In continuità con quest’idea, vorrei sottolineare un aspetto sul quale insiste Papa Benedetto XVI, cioè il senso positivo del messaggio cristiano. Lo diceva esplicitamente ad alcuni giornalisti di lingua tedesca qualche mese dopo la sua elezione: «Il cristianesimo, il cattolicesimo, non è un cumulo di proibizioni, ma un’opzione positiva. Ed è molto importante che lo si veda nuovamente, poiché questa consapevolezza oggi è quasi completamente scomparsa. Si è sentito dire tanto su ciò che non è permesso, che ora bisogna dire: ma noi abbiamo un’idea positiva da proporre»[6].

San Josemaría Escrivá, dal cui cuore sacerdotale e dalla cui vocazione universitaria è nata la Pontificia Università della Santa Croce, ebbe sempre una chiara percezione del gran servizio umano e cristiano che i professionisti della comunicazione possono svolgere.

Non a caso nell’anno accademico 1940-1941 accettò di impartire, su richiesta di un amico e con l’incoraggiamento del Vescovo di Madrid, lezioni di etica e deontologia in quella che sarebbe diventata poi la Scuola Ufficiale di Giornalismo. Sosteneva che i figli di Dio devono essere presenti con professionalità, identità cristiana e amore alla verità nei luoghi dove si configura l’opinione pubblica. «È difficile — ricordava questo santo sacerdote — che ci sia vera convivenza là dove manca vera informazione; e la vera informazione è quella che non ha paura della verità e non si lascia guidare da interessi di potere, di falso prestigio o di lucro»[7].

Pensando al nome di questa Università, mi piace ricordare che San Josemaría nella croce vedeva sempre il segno del positivo, della somma, del seminare pace e gioia, senza per questo chiudere gli occhi alla realtà, tante volte lontana da Cristo. Perciò insisteva nel dire: «Compito del cristiano: annegare il male nella sovrabbondanza del bene. Non si tratta di far campagne negative né di essere antiqualcuno. Al contrario: vivere di affermazioni, pieni di ottimismo, con gioventù, allegria e pace; guardare tutti con comprensione: quelli che seguono Cristo e quelli che lo abbandonano o non lo conoscono. — Ma la comprensione non significa astensionismo, né indifferenza, bensì azione»[8].

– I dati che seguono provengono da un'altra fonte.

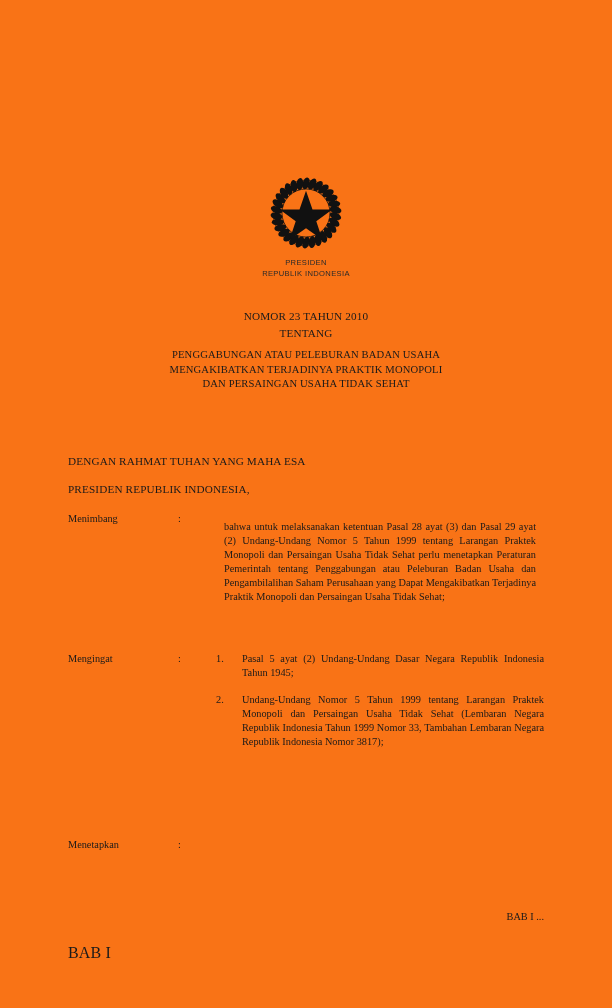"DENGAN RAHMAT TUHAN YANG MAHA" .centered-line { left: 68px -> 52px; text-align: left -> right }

Quest’azione, nell’ambito accademico, significa coniugare il dono gratuito della fede con lo sforzo quotidiano nello studio razionale di tutti i saperi coinvolti nella comunicazione. Così saremo in grado di «rendere amabile la verità», come ci consigliava il nostro primo Gran Cancelliere, S.E. Mons. Álvaro del Portillo, nel titolo di un libro che raccoglie diversi suoi scritti insieme ad alcuni dei suoi interventi in questa Università. Che gratitudine dobbiamo a questo Vescovo, tanto esemplare per il suo servizio alla Chiesa e alle anime! Seguendo il suo esempio, affidiamo questi propositi al Signore e a Santa Maria, Sede della Sapienza.

Grazie.

[1] SAN GREGORIO MAGNO, Al vescovo Sereno, Dz 477, PL 77, 1128BC-1129C.

[2] Cfr. GIOVANNI PAOLO II, Redemptoris missio, n. 37.

[3] Ibidem.

[4] NEIL POSTMAN, «Defending Ourselves Against the Seductions of Eloquence», in K. Dyson e W. Homolka, Eds., Culture First! Promoting Standards in the New Media Age, Cassel, London, 1996, p. 34.

[5] GIOVANNI PAOLO II, Discorso al Simposio del Consiglio della Conferenza Episcopale Europea, 11-X-1985.

[6] BENEDETTO XVI, 5 agosto 2005.

[7] SAN JOSEMARÍA ESCRIVÁ, Colloqui con Mons. Escrivá, n. 86.

[8] SAN JOSEMARÍA ESCRIVÁ, Solco, n. 864.

Romana, n. 46, Gennaio-Giugno 2008, p. 95-97.